Decoding and rewiring biochemical sensing to design spatially targeted cell therapies and drug delivery – turning the tumor’s signals against it

Evolution generated natural ‘immunity’ mechanisms that prevent and reverse pathological processes. These mechanisms provide the inspiration, the machinery, and the starting blueprint, but not the endpoint for how cancer can be prevented and cured. The overarching goal of my research is to better understand these beautifully dynamic mechanisms and their constraints and further evolve and engineer them for disease treatment and prevention. Using genetic and genomics tools guided by directed evolution and rational design, we reconfigure immunity across scales, from generating new proteins and receptors to cell functions and coordinated responses at the whole-body level. This allows us to discover and design programmable mechanisms fundamentally different from those previously identified, implement these as increasingly more effective therapeutic interventions, and, hopefully, contribute to a future where cancer, in all its forms, will be a curable and preventable disease.

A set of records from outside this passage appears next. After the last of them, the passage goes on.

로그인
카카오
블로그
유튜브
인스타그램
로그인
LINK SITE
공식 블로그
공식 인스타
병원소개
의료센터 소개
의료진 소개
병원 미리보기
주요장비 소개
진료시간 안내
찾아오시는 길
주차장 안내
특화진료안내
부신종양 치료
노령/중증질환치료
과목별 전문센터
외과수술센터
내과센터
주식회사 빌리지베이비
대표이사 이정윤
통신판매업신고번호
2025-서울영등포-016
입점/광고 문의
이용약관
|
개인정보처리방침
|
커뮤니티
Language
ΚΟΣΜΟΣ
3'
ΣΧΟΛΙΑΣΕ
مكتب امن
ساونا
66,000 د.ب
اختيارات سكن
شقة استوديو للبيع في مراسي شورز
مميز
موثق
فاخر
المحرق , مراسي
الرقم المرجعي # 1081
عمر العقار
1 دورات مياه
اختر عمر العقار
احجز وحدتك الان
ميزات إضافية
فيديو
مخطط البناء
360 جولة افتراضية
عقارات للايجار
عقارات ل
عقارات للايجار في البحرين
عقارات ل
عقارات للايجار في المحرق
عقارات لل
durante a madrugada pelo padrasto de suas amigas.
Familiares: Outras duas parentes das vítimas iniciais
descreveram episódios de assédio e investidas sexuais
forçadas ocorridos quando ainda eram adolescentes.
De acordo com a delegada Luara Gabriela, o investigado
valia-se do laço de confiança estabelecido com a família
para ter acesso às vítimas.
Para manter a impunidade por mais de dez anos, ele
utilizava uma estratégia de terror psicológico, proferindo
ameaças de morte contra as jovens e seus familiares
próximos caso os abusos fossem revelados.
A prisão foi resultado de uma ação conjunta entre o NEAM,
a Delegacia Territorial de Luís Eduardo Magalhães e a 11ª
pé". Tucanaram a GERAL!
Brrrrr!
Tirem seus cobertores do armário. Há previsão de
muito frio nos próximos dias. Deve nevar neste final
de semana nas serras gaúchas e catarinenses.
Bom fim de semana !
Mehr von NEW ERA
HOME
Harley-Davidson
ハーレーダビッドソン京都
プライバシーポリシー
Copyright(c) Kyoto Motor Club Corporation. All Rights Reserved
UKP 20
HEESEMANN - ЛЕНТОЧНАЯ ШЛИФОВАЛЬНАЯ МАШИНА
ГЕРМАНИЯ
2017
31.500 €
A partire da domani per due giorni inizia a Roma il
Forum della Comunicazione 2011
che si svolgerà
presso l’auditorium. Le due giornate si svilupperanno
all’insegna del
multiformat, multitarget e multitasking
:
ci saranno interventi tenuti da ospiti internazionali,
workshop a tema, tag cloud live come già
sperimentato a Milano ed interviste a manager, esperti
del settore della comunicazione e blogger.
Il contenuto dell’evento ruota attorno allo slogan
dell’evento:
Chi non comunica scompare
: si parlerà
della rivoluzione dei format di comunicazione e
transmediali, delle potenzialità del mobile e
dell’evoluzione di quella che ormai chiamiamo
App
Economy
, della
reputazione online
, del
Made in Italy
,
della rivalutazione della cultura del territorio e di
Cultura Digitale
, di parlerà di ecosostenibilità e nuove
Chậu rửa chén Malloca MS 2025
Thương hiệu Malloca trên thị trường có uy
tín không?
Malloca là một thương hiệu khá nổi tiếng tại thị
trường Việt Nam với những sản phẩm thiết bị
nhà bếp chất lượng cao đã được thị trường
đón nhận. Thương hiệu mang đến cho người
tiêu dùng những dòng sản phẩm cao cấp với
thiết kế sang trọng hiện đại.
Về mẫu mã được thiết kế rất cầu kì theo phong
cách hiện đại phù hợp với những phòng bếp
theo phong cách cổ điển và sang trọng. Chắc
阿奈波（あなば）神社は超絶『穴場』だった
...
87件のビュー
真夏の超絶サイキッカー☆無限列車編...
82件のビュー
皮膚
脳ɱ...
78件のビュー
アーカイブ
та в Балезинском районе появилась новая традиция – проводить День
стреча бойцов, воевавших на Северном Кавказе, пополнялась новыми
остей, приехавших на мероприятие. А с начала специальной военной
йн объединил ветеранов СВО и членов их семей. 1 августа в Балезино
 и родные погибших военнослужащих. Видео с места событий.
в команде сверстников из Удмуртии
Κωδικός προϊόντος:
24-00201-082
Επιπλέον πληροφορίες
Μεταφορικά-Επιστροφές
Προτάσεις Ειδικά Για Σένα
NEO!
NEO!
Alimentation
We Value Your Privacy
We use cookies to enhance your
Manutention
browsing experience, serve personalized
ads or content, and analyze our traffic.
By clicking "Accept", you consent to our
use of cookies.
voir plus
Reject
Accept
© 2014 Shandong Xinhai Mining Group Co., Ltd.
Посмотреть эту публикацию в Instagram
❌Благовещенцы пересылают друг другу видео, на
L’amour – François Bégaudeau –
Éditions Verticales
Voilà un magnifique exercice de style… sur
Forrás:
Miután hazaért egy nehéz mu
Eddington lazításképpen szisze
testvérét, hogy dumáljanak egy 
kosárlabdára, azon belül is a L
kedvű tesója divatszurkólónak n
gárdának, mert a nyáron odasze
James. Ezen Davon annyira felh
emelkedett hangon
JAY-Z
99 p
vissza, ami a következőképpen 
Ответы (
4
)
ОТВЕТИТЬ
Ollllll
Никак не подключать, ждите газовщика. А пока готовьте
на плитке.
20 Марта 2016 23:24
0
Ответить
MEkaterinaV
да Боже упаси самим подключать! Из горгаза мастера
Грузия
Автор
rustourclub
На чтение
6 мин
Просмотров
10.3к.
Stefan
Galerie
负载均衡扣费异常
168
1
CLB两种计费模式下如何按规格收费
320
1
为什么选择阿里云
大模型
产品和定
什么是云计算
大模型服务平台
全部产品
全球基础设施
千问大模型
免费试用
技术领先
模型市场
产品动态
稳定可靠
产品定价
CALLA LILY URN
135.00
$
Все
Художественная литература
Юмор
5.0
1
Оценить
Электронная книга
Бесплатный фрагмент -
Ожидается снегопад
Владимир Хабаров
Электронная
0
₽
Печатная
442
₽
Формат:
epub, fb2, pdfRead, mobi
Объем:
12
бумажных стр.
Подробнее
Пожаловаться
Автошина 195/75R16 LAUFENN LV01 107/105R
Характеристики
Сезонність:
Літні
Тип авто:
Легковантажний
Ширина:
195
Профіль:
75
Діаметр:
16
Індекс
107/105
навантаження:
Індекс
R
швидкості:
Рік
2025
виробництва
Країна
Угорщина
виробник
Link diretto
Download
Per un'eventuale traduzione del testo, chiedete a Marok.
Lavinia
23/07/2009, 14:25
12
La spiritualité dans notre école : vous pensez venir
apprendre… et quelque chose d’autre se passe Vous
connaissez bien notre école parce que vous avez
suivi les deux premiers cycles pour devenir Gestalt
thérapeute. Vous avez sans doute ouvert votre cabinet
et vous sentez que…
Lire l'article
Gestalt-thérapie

Dr. Jerby is an Assistant Professor of Genetics at Stanford University. She studies the self-organizing and dynamic nature of cellular responses to uncover and design new mechanisms that selectively eliminate cancer and other disease-promoting cells. To this end, her laboratory integrates functional genomics, synthetic biology, machine learning, and cell and protein engineering. Since joining Stanford in November 2020, her laboratory has uncovered metabolite-based mechanisms to redirect immune cells to solid tumors; identified novel regulators and RNA-based interventions for immune-based elimination of cancer and virally infected cells; developed new tools to track the impact of genetic perturbations in intact tissue; and mapped tumor organization at unprecedented scales, opening new basic and translational research directions the laboratory is actively pursuing. Dr. Jerby holds a BSc, MSc, and PhD in Life and Computer Sciences from Tel Aviv University and completed her postdoctoral training in Dr. Aviv Regev’s laboratory at the Broad Institute of MIT and Harvard. She is the recipient of numerous awards, including the Chan Zuckerberg Biohub Investigator Award, the Paul G. Allen Distinguished Investigator Award, the Ovarian Cancer Research Alliance Liz Tilberis Early Career Award, and the Burroughs Wellcome Fund Career Award at the Scientific Interface.

Cell immunotherapies can be very effective but remain limited against solid tumors, in part because not enough immune cells reach the tumor. We recently discovered new ways to mobilize immune cells to solid tumors using a unique set of metabolite-sensing receptors. Once engineered to express these receptors, immune cells detect and follow metabolites released by tumors like scent trails and become significantly more effective at eradicating aggressive tumors. Yet, we are only beginning to understand these mechanisms and how to use them. With the support of the Pershing Foundation, we will study and reconfigure these receptors to control immune cell location and function. Using genetic tools, AI, and structural biology, we will identify the optimal sensors to mobilize immune cells to different types of solid tumors, learn their activity patterns across the body, and structure-function “rules”. We will design and introduce synthetic sensors and circuits to guide immune cells to the tumor, activate their killing capabilities only once inside it, and equip them to deliver therapeutic proteins and RNA molecules that we have recently found to dismantle tumors’ defenses. This research will allow us to turn the tumor’s chemical signals into immune guidance and control cues, opening avenues for the development of spatially targeted cell therapies.

"The Prize will allow us to build on our recent discoveries and establish systems to read and write the code of bioactive molecule sensing. Using these systems, we will design self-directed and context-dependent cell behaviors to lay the groundwork for a new class of cell therapies."